Lens and sensor metadata:
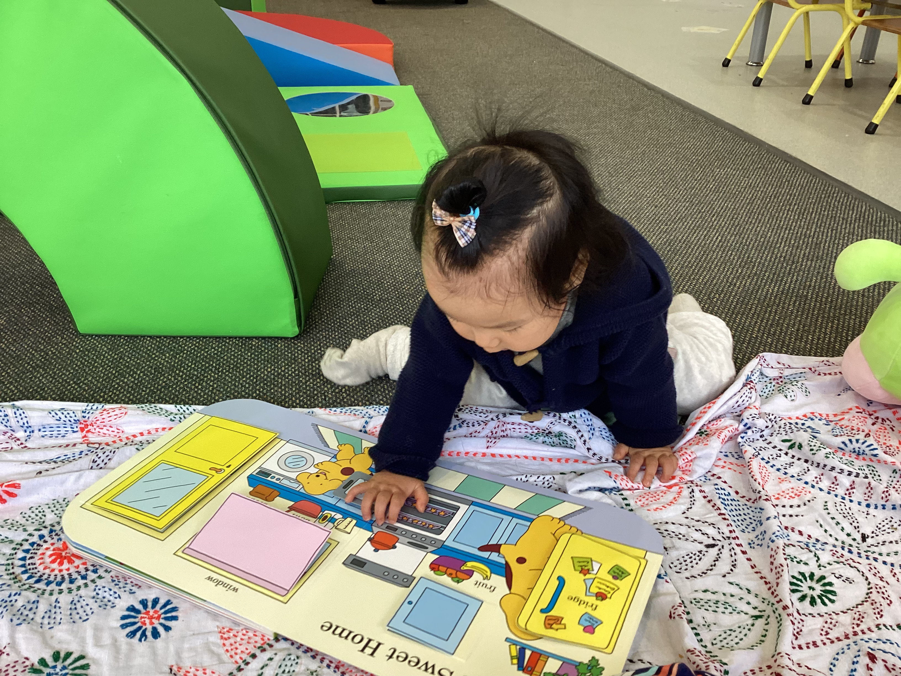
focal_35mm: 31
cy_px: 338
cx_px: 450
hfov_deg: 58.4
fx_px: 807
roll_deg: +0.5
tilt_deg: -28.9
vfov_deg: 45.4
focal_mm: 3.3
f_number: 2.4
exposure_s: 1/50
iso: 100
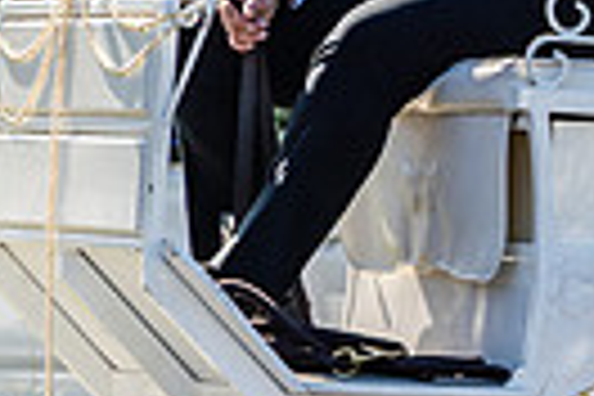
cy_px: 396
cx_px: 1327
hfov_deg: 5.6
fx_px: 5923
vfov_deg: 3.8
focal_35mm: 359
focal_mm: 75
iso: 100
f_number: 4
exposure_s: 1/640
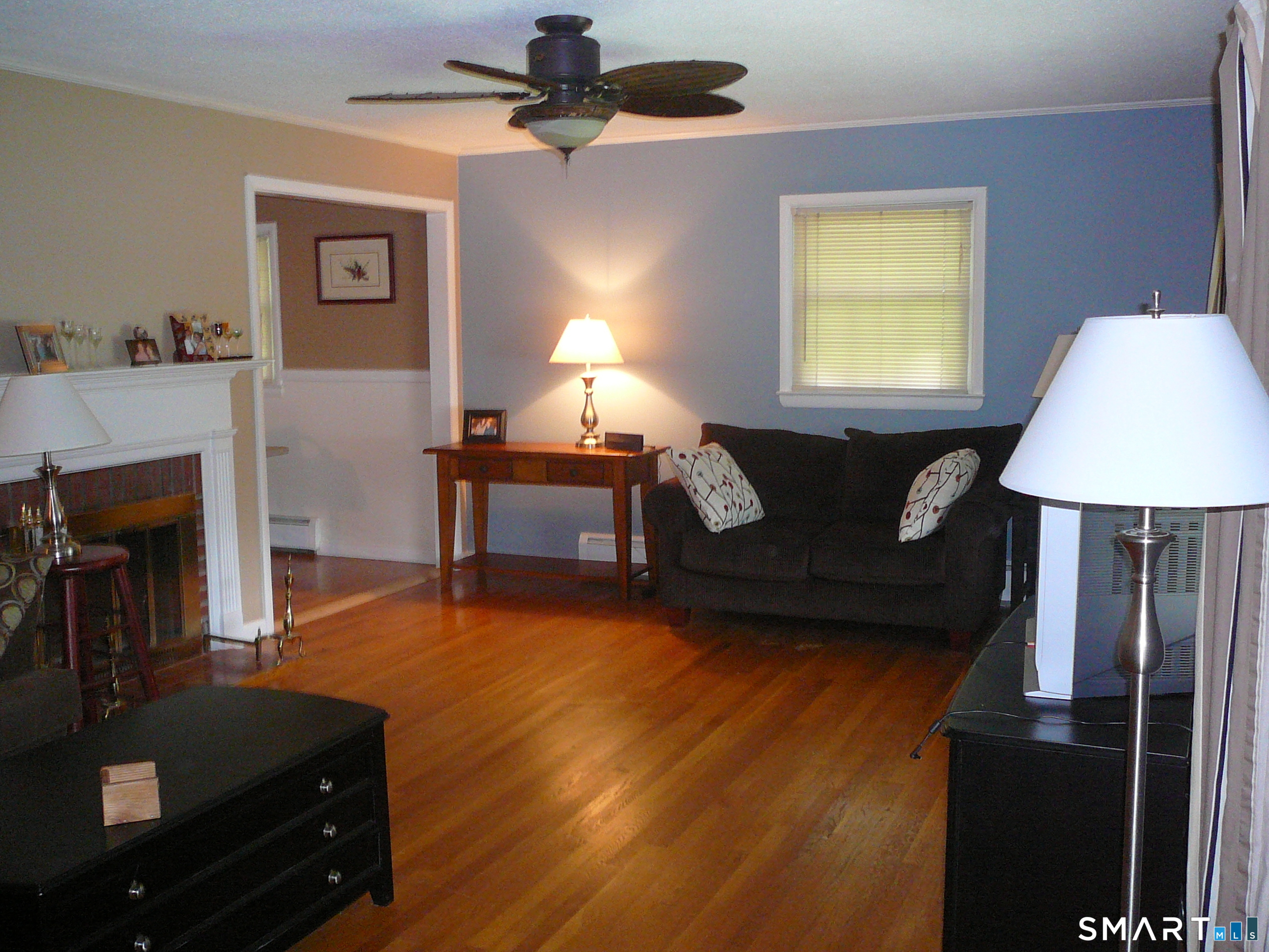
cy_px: 476
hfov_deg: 52.6
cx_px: 634
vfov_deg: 40.7
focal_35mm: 35
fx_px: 1283
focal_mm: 5.2
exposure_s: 1/8
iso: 250
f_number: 2.8
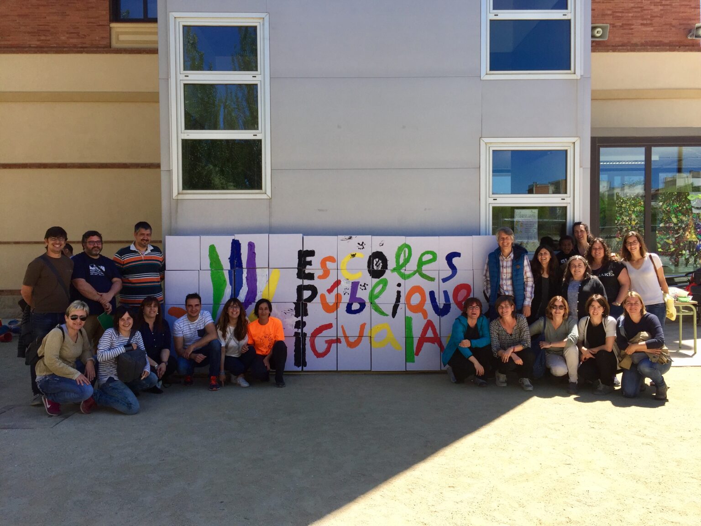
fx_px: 587
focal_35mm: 29
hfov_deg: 61.7
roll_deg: +0.0
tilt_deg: -3.2
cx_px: 350
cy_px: 263
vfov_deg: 48.2
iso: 32
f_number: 2.2
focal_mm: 4.15
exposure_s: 1/1068
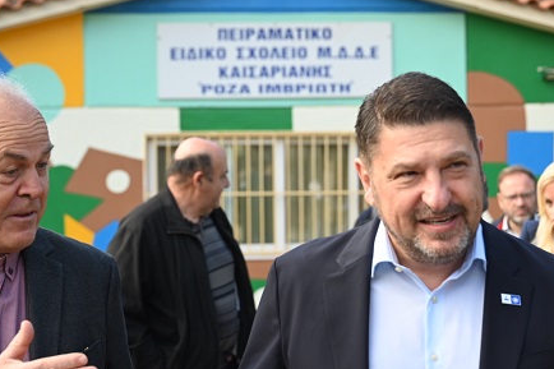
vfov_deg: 17.0
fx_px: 1231
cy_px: 169
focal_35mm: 80
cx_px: 259
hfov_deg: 25.4
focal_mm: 56
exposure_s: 1/250
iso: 200
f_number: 4.5
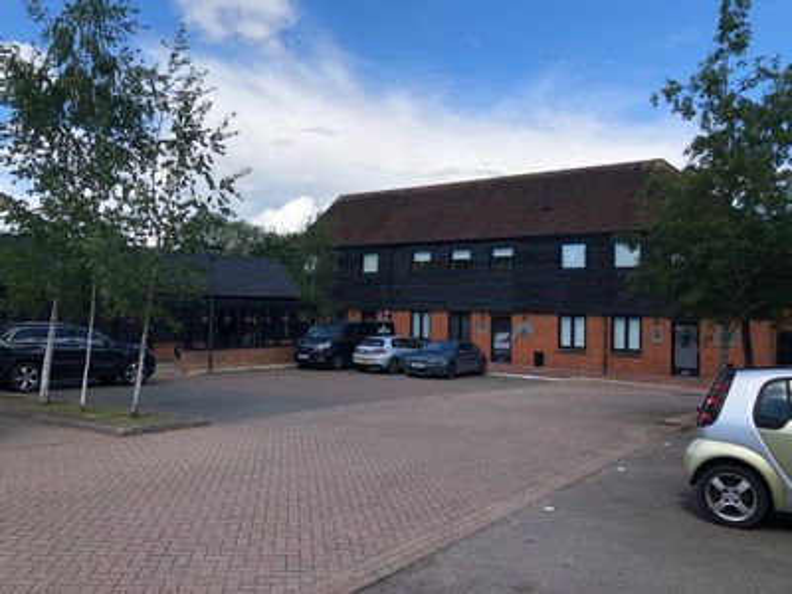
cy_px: 297
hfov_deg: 63.4
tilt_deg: +1.4
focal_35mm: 28
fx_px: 641
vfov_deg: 49.7
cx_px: 396
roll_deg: -1.4
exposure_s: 1/1715
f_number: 1.8
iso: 20
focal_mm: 3.99
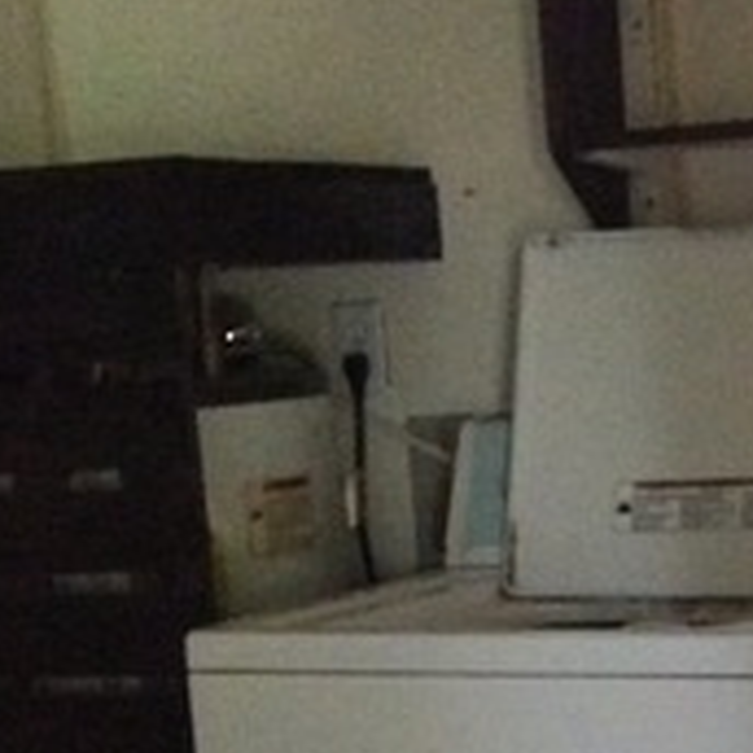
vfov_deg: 16.2
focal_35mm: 105
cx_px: 823
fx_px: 2584
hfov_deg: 16.1
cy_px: 779
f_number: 2.4
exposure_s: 1/15
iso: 500
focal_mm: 3.3
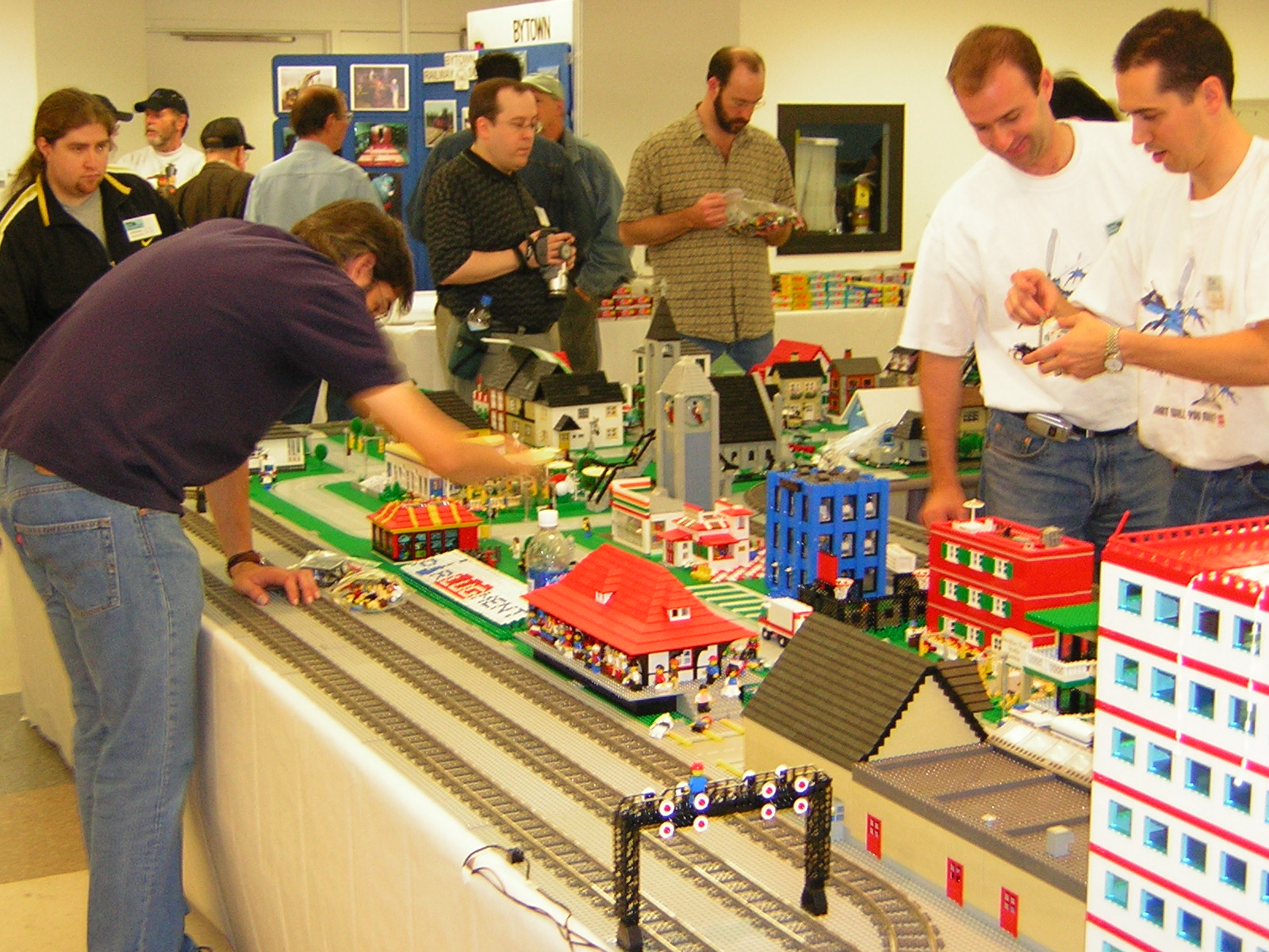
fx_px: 1980
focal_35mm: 54
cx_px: 634
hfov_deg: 35.5
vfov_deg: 27.0
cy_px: 476
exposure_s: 1/6.2
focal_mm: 7.1
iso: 91
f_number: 3.2
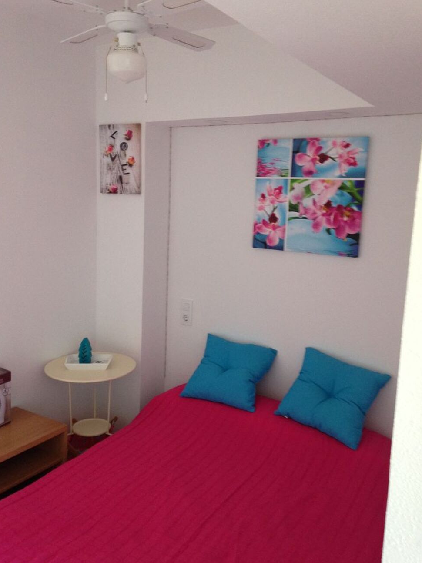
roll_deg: -2.1
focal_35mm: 34
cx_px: 206
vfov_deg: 54.0
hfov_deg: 41.8
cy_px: 276
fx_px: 553
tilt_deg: -7.1
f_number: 2.4
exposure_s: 1/20
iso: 160
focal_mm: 4.12
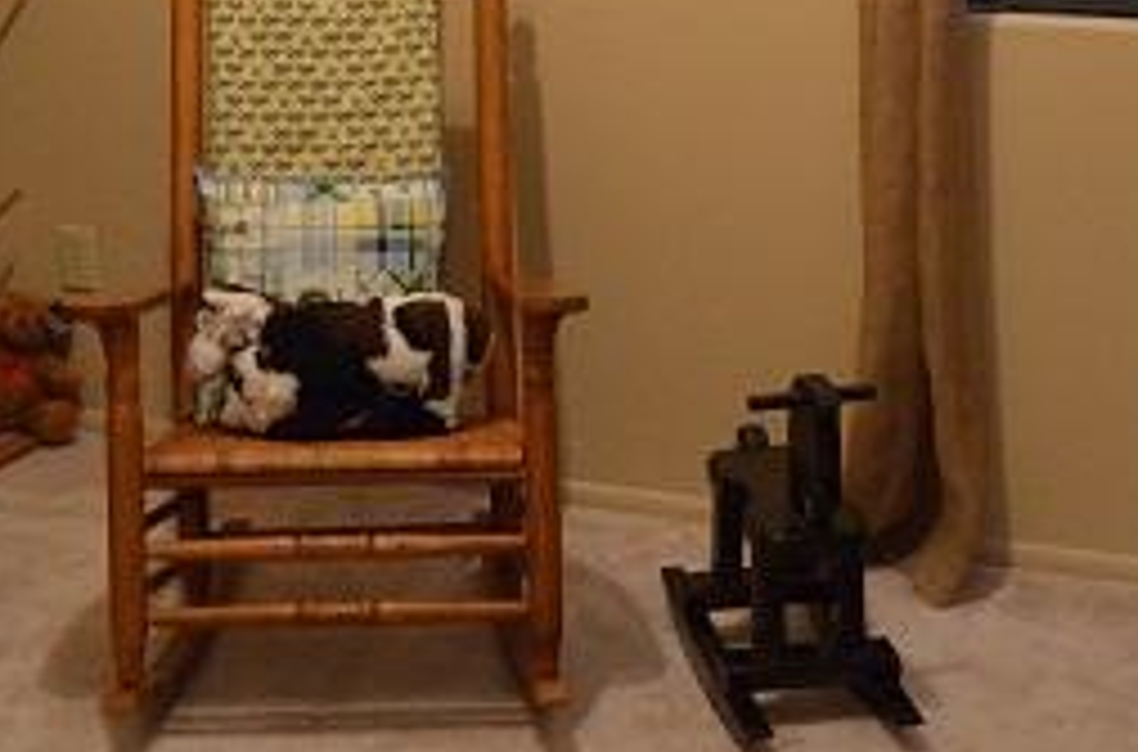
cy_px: -113
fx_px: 2490
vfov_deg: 16.5
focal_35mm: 79
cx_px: 490
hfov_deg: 25.7
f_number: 3.5
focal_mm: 18
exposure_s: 1/30
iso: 2000
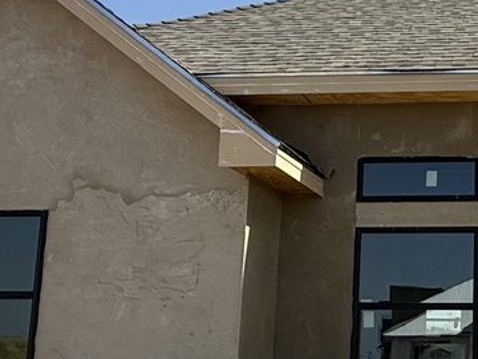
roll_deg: -0.6
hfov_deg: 31.0
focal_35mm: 56
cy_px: 239
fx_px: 773
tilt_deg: +8.1
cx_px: 513
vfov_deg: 26.0
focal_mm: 2.22
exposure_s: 1/1235
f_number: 2.2
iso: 50
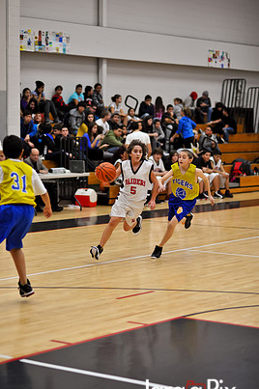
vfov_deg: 21.5
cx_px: 125
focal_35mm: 95
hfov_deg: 14.4
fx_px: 1027
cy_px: 213
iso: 1000
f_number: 2
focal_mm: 85
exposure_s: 1/500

— TASK TO COMPLETE —
Return each record as written, minus its images.

— RESPONSE BELOW —
focal_35mm: 31
cy_px: 338
cx_px: 450
hfov_deg: 58.4
fx_px: 807
roll_deg: +0.5
tilt_deg: -28.9
vfov_deg: 45.4
focal_mm: 3.3
f_number: 2.4
exposure_s: 1/50
iso: 100
cy_px: 396
cx_px: 1327
hfov_deg: 5.6
fx_px: 5923
vfov_deg: 3.8
focal_35mm: 359
focal_mm: 75
iso: 100
f_number: 4
exposure_s: 1/640
cy_px: 476
hfov_deg: 52.6
cx_px: 634
vfov_deg: 40.7
focal_35mm: 35
fx_px: 1283
focal_mm: 5.2
exposure_s: 1/8
iso: 250
f_number: 2.8
fx_px: 587
focal_35mm: 29
hfov_deg: 61.7
roll_deg: +0.0
tilt_deg: -3.2
cx_px: 350
cy_px: 263
vfov_deg: 48.2
iso: 32
f_number: 2.2
focal_mm: 4.15
exposure_s: 1/1068
vfov_deg: 17.0
fx_px: 1231
cy_px: 169
focal_35mm: 80
cx_px: 259
hfov_deg: 25.4
focal_mm: 56
exposure_s: 1/250
iso: 200
f_number: 4.5
cy_px: 297
hfov_deg: 63.4
tilt_deg: +1.4
focal_35mm: 28
fx_px: 641
vfov_deg: 49.7
cx_px: 396
roll_deg: -1.4
exposure_s: 1/1715
f_number: 1.8
iso: 20
focal_mm: 3.99
vfov_deg: 16.2
focal_35mm: 105
cx_px: 823
fx_px: 2584
hfov_deg: 16.1
cy_px: 779
f_number: 2.4
exposure_s: 1/15
iso: 500
focal_mm: 3.3
fx_px: 1980
focal_35mm: 54
cx_px: 634
hfov_deg: 35.5
vfov_deg: 27.0
cy_px: 476
exposure_s: 1/6.2
focal_mm: 7.1
iso: 91
f_number: 3.2
roll_deg: -2.1
focal_35mm: 34
cx_px: 206
vfov_deg: 54.0
hfov_deg: 41.8
cy_px: 276
fx_px: 553
tilt_deg: -7.1
f_number: 2.4
exposure_s: 1/20
iso: 160
focal_mm: 4.12
cy_px: -113
fx_px: 2490
vfov_deg: 16.5
focal_35mm: 79
cx_px: 490
hfov_deg: 25.7
f_number: 3.5
focal_mm: 18
exposure_s: 1/30
iso: 2000
roll_deg: -0.6
hfov_deg: 31.0
focal_35mm: 56
cy_px: 239
fx_px: 773
tilt_deg: +8.1
cx_px: 513
vfov_deg: 26.0
focal_mm: 2.22
exposure_s: 1/1235
f_number: 2.2
iso: 50
vfov_deg: 21.5
cx_px: 125
focal_35mm: 95
hfov_deg: 14.4
fx_px: 1027
cy_px: 213
iso: 1000
f_number: 2
focal_mm: 85
exposure_s: 1/500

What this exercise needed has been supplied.